# [Quoted text]
▼
Prophecy Datasets Config¶

Defines dataset defaults as well as per-dataset configurations.

When Alchemist needs to find a configuration for a specific dataset, it follows a certain order of priority. This process is case-insensitive, meaning it doesn't matter if the names are in uppercase or lowercase.

First Priority - Schema and Dataset Name Combination: If a schema name is known/provided, Alchemist first tries to find a configuration that matches the combination of the schema name and the dataset name. The schema name and dataset name are combined using a period ('.'). For example, if the schema name is 'Schema1' and the dataset name is 'Dataset1', Alchemist looks for a configuration with the key 'Schema1.Dataset1' ignoring the case.
Second Priority - Dataset Name Only: If Alchemist can't find a configuration that matches the schema and dataset name combination, or if no schema name is provided, it then tries to find a configuration that matches the dataset name only.
Third Priority - Default Configuration: If Alchemist can't find a configuration that matches the dataset name, it then uses the default configuration

Here's an example of how these configurations might look in a YAML file:

datasets_config:
  default_format: delta
  default_type: File
  default_db_provider: HIVE
  default_db_file_format: DELTA
  name_to_config:
    Schema1.Dataset1:
      name: NewDatasetName
      schema_or_path: other_schema
    Dataset2:
      name: NewDatasetName2
    schema1.Dataset&mv:
      name: {Config.dynamic_name}
      schema_or_path: some_schema
      unity_catalog: non_default_catalog
      format_: catalogTable
      type_: database
      db_provider: delta
      db_file_format: delta

In this example, there are three dataset configurations. The first configuration is for 'Schema1.Dataset1', for which both schema and name will be changed. The second configuration is for any 'Dataset2' in any schema - the new name will be used, but the schema will depend on the schemas_config. And the last one showcase how a dynamic name in SAS DI (one using macrovars) is ocnverted into a dynamic named in Prophecy, as well the fact that each config can override defauls. For all other datasets, the default configuration is used.
▲
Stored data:
▼
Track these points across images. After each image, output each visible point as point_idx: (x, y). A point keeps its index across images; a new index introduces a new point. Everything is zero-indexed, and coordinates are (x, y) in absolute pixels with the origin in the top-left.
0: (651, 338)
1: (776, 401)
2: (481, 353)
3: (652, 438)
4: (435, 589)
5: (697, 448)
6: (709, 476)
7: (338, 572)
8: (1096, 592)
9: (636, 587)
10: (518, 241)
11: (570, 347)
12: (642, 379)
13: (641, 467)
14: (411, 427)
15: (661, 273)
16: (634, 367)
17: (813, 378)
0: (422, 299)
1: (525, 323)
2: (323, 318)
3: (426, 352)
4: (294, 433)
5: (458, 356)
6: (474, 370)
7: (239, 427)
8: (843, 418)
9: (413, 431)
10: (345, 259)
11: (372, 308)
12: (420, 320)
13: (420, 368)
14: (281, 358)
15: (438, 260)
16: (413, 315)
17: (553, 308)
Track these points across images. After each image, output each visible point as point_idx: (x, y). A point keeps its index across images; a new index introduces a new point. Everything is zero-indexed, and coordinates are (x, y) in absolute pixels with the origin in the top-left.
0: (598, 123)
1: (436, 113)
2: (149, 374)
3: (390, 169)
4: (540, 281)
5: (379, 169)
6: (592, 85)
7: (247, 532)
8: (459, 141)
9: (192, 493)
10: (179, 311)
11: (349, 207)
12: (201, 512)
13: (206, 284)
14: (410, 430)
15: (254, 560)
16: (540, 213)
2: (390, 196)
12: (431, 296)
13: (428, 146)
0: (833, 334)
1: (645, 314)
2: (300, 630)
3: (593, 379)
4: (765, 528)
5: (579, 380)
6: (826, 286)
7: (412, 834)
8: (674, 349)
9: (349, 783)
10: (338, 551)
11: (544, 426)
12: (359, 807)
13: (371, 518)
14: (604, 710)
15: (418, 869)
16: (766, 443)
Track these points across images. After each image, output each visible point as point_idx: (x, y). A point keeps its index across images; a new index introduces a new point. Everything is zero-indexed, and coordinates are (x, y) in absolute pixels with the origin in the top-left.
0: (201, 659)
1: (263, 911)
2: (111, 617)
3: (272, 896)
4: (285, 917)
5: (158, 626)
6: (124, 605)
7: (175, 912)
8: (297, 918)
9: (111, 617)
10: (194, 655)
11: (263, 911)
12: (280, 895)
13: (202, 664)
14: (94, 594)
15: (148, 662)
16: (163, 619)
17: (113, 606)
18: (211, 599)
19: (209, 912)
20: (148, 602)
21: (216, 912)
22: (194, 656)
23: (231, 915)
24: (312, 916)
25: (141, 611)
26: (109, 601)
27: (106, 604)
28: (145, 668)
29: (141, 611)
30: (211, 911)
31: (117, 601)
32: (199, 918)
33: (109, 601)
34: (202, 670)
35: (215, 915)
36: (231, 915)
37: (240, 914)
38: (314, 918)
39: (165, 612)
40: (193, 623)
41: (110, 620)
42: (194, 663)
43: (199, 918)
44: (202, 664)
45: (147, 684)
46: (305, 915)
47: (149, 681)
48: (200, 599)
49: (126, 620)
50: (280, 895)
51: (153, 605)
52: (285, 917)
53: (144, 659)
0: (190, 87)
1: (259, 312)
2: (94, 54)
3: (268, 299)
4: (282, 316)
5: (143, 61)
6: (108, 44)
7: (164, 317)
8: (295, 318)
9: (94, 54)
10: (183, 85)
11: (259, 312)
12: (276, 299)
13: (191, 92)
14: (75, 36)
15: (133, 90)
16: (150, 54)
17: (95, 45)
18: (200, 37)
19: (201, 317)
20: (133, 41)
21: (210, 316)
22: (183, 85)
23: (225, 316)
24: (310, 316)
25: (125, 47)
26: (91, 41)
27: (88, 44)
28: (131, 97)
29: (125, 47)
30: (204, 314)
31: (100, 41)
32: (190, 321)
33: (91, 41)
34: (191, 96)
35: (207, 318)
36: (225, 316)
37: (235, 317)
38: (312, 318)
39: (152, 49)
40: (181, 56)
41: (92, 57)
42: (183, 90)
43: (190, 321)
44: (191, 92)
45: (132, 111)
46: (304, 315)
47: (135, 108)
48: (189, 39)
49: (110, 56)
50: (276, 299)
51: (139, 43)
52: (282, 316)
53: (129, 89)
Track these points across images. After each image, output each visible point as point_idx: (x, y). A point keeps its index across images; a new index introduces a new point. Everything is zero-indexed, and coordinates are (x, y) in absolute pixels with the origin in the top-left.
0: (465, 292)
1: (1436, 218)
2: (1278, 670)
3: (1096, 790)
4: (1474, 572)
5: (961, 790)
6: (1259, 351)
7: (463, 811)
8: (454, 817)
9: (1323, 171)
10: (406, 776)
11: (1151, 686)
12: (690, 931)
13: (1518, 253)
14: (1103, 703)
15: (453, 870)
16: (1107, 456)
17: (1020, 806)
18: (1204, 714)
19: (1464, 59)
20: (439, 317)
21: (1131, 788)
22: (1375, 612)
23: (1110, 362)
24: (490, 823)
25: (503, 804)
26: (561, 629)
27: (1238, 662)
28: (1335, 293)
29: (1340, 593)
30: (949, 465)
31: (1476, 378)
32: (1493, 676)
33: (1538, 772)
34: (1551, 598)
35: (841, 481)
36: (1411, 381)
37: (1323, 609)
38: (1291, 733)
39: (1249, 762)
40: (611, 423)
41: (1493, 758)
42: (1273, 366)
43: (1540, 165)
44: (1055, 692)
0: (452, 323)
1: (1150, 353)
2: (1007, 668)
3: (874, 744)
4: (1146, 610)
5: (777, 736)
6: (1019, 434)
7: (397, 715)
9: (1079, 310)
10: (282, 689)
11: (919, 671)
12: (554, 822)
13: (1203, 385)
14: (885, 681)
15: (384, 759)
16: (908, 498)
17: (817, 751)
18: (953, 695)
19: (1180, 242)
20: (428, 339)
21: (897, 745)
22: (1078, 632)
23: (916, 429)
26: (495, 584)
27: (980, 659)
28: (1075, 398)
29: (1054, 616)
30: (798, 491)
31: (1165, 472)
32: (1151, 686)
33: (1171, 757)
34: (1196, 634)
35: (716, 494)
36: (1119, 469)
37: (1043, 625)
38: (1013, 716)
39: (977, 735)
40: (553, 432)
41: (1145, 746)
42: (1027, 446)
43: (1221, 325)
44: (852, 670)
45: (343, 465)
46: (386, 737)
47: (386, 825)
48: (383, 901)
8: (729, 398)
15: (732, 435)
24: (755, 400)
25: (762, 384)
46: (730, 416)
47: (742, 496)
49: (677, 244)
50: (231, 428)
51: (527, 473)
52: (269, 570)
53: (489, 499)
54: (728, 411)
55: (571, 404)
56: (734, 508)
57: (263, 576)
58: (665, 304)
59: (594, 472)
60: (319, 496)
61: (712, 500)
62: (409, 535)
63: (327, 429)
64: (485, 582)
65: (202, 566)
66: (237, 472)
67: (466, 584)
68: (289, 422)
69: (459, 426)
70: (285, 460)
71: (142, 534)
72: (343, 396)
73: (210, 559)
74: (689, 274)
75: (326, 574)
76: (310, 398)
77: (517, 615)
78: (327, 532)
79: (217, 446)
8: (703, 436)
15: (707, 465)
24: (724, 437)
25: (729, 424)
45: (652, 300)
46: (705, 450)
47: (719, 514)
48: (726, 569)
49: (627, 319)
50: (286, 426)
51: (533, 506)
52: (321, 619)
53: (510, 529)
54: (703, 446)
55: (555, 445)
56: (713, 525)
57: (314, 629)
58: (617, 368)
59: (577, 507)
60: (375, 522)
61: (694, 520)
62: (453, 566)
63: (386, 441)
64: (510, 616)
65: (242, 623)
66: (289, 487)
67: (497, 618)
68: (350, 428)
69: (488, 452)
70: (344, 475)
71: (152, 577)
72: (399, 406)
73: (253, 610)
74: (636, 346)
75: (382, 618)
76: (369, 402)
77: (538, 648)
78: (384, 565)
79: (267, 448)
▲
Write out the whole dataset configuration text word for word. Work only from the dataset configuration text.

# [Full response]
Prophecy Datasets Config¶

Defines dataset defaults as well as per-dataset configurations.

When Alchemist needs to find a configuration for a specific dataset, it follows a certain order of priority. This process is case-insensitive, meaning it doesn't matter if the names are in uppercase or lowercase.

First Priority - Schema and Dataset Name Combination: If a schema name is known/provided, Alchemist first tries to find a configuration that matches the combination of the schema name and the dataset name. The schema name and dataset name are combined using a period ('.'). For example, if the schema name is 'Schema1' and the dataset name is 'Dataset1', Alchemist looks for a configuration with the key 'Schema1.Dataset1' ignoring the case.
Second Priority - Dataset Name Only: If Alchemist can't find a configuration that matches the schema and dataset name combination, or if no schema name is provided, it then tries to find a configuration that matches the dataset name only.
Third Priority - Default Configuration: If Alchemist can't find a configuration that matches the dataset name, it then uses the default configuration

Here's an example of how these configurations might look in a YAML file:

datasets_config:
  default_format: delta
  default_type: File
  default_db_provider: HIVE
  default_db_file_format: DELTA
  name_to_config:
    Schema1.Dataset1:
      name: NewDatasetName
      schema_or_path: other_schema
    Dataset2:
      name: NewDatasetName2
    schema1.Dataset&mv:
      name: {Config.dynamic_name}
      schema_or_path: some_schema
      unity_catalog: non_default_catalog
      format_: catalogTable
      type_: database
      db_provider: delta
      db_file_format: delta

In this example, there are three dataset configurations. The first configuration is for 'Schema1.Dataset1', for which both schema and name will be changed. The second configuration is for any 'Dataset2' in any schema - the new name will be used, but the schema will depend on the schemas_config. And the last one showcase how a dynamic name in SAS DI (one using macrovars) is ocnverted into a dynamic named in Prophecy, as well the fact that each config can override defauls. For all other datasets, the default configuration is used.